Task statement >> Repeat back the listing below, word for word and in full.

Given records >>
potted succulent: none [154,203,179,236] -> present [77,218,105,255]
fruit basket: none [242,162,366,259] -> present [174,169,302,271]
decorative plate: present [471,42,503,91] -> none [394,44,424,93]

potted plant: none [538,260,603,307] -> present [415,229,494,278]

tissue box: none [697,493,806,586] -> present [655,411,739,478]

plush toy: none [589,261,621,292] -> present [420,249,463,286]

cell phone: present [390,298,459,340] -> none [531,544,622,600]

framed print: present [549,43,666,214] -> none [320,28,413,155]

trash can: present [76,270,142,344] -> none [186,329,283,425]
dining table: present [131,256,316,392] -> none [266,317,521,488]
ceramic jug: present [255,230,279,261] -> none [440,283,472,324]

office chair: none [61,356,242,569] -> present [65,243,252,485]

Result >>
potted succulent: none [154,203,179,236] -> present [77,218,105,255]
fruit basket: none [242,162,366,259] -> present [174,169,302,271]
decorative plate: present [471,42,503,91] -> none [394,44,424,93]

potted plant: none [538,260,603,307] -> present [415,229,494,278]

tissue box: none [697,493,806,586] -> present [655,411,739,478]

plush toy: none [589,261,621,292] -> present [420,249,463,286]

cell phone: present [390,298,459,340] -> none [531,544,622,600]

framed print: present [549,43,666,214] -> none [320,28,413,155]

trash can: present [76,270,142,344] -> none [186,329,283,425]
dining table: present [131,256,316,392] -> none [266,317,521,488]
ceramic jug: present [255,230,279,261] -> none [440,283,472,324]

office chair: none [61,356,242,569] -> present [65,243,252,485]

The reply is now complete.